The second application shown in FIG. 5b attaches a discoupling assembly 30 above an umbilical line side entry sub 43 in a drill pipe conveyed logging string 44. The discoupling assembly 30 allows the upper drill string portion to be rotated (e.g., to reduce axial drag) and umbilical line 45 to enters a non-rotating (lower) portion of the drill string. The upper portion rotation (and reduced axial drag) helps to "push" or slide the logging tools and string towards the bottom of the wellbore (not shown). The non-rotation of the lower portion of the logging string 44 also helps to prevent damage to logging tools (not shown) attached to the logging string.

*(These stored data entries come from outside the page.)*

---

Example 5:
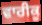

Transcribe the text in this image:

ਵਾਰੀਕੂ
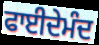
ਫਾਈਦੇਮੰਦ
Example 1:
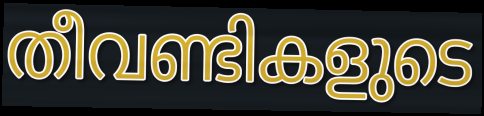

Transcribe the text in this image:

തീവണ്ടികളുടെ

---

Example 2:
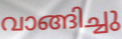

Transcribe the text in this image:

വാങ്ങിച്ചു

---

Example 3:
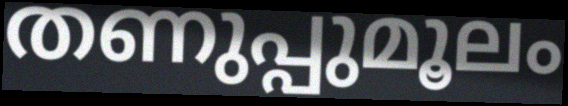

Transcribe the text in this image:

തണുപ്പുമൂലം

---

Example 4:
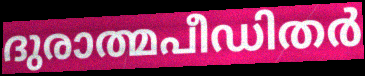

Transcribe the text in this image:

ദുരാത്മപീഡിതർ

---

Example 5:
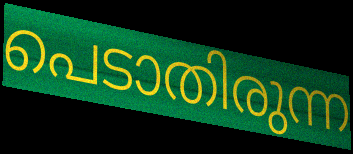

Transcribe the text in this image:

പെടാതിരുന്ന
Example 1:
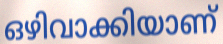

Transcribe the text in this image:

ഒഴിവാക്കിയാണ്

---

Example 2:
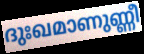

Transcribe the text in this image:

ദുഃഖമാണുണ്ണീ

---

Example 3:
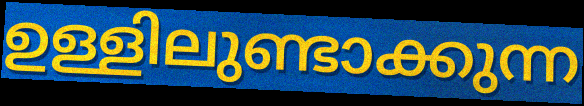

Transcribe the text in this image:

ഉള്ളിലുണ്ടാക്കുന്ന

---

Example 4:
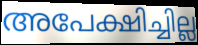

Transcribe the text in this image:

അപേക്ഷിച്ചില്ല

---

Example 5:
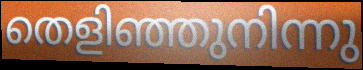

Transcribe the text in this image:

തെളിഞ്ഞുനിന്നു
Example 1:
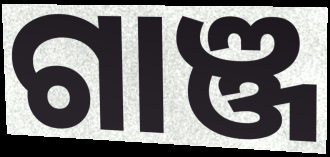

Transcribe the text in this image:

ଗାଞ୍ଜ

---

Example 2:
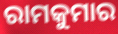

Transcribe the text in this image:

ରାମକୁମାର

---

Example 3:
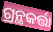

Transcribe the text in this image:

ଗ୍ରନ୍ଥକର୍ତ୍ତା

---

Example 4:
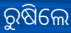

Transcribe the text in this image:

ରୁଷିଲେ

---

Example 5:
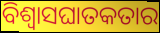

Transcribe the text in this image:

ବିଶ୍ଵାସଘାତକତାର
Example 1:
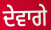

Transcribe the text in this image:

ਦੇਵਾਗੇ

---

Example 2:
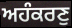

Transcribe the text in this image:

ਅਹੰਕਰਣੁ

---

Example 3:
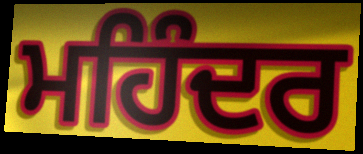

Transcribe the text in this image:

ਮਹਿੰਦਰ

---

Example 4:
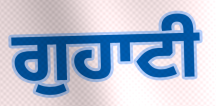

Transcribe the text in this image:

ਗੁਹਾਟੀ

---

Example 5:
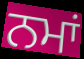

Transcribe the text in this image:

ਨਮਾਂ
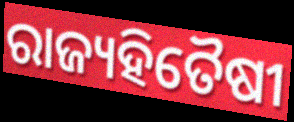
ରାଜ୍ୟହିତୈଷୀ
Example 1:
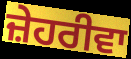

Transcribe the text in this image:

ਜ਼ੇਹਰੀਵਾ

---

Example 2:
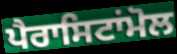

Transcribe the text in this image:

ਪੈਰਾਸਿਟਾਂਮੋਲ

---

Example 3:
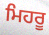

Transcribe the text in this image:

FIGS. 6a and 6b show side and end views of an alternative drag reducing standoff 46 for application to tubulars such as a liner 47. The standoff 46 comprises end rings 48, rollers 49, bolts 50 through the rollers 49 attached to end rings 48, and a brace 51. The bolts also serve as shafts upon which rollers 49 rotate. The brace, typically at least two braces, prevent the end rings from cocking and obstructing the rotation of the rollers.

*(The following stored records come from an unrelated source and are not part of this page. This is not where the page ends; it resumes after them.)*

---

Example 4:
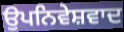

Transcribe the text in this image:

ਉਪਨਿਵੇਸ਼ਵਾਦ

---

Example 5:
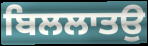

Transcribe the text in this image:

ਬਿਲਲਾਤਉ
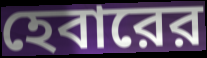
হেবারের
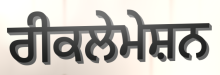
ਰੀਕਲੇਮੇਸ਼ਨ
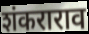
शंकराराव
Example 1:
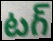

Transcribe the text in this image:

టగ్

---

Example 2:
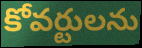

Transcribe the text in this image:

కోవర్టులను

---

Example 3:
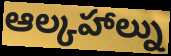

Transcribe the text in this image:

ఆల్కహాల్ను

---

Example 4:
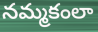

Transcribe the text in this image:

నమ్మకంలా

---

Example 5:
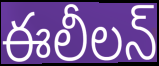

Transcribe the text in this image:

ఈలీలన్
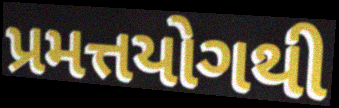
પ્રમત્તયોગથી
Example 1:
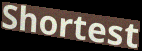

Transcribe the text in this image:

Shortest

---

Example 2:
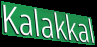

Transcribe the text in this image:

Kalakkal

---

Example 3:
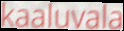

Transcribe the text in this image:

kaaluvala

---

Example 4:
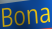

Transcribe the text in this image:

Bona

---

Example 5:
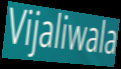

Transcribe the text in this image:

Vijaliwala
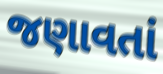
જણાવતાં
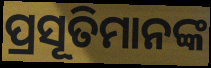
ପ୍ରସୂତିମାନଙ୍କ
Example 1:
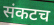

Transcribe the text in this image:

संकटच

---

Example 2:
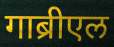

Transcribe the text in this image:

गाब्रीएल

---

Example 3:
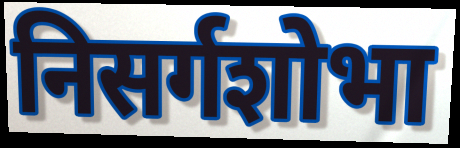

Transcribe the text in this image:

निसर्गशोभा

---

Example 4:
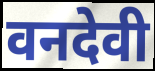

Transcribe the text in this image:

वनदेवी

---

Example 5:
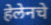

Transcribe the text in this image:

हेलेनचे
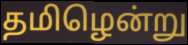
தமிழென்று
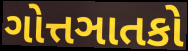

Standoffs 46 could be placed at each connection of the liner 47 or other tubular being run into a wellbore (not shown). Connection locations tend to be contacting and high drag areas and locating standoffs at the connection locations significantly reduces torsional drag even though the wellbore may contact other portions of the tubulars 47. A typical torsional drag reduction of at least 25 percent using the standoffs 46 at these locations is expected and the reduction in torsional drag may be as high as a 50 percent reduction or more.
FIG. 7 is a side view of a string comprising tubulars 18, discoupling assembly 30, splining assembly 52, orienting sub 53, mud motor 41 and drill bit 8. The discoupling assembly 30 uses splined stab 54 to slidably attach the assembly 30 to splining assembly 52. When the assembly 30 was under compressive loads, the rotation of the upper tubulars 30 is discoupled from the lower portions. When tensile loads are applied, the splined stab 54 slides upward until splines 55 engage the mating portion of the splined stab 54. Because of the orienting sub 53, the direction of the drilling bit would be fixed with respect to the centerline of the orienting subassembly 53. If this direction was not desired, tensile loads could be reapplied, the splines engaged and the bit reoriented.
Still other alternative embodiments are possible. These include: a plurality of roller-drums or roller-compactors on a plurality of drill collars, spring loaded rollers mounted on shafts allowing rolling and axial displacement when contacting the wellbore and a return to the original axial location when not in rolling contact with the wellbore, fluid purging of the drill bit roller-reamers, and including roller projections similar to projections 15 on drill string standoffs.
While the preferred embodiment of the invention has been shown and described, and some alternative embodiments also shown and/or described, changes and modifications may be made thereto without departing from the invention. Accordingly, it is intended to embrace within the invention all such changes, modifications and alternative embodiments as fall within the spirit and scope of the appended claims.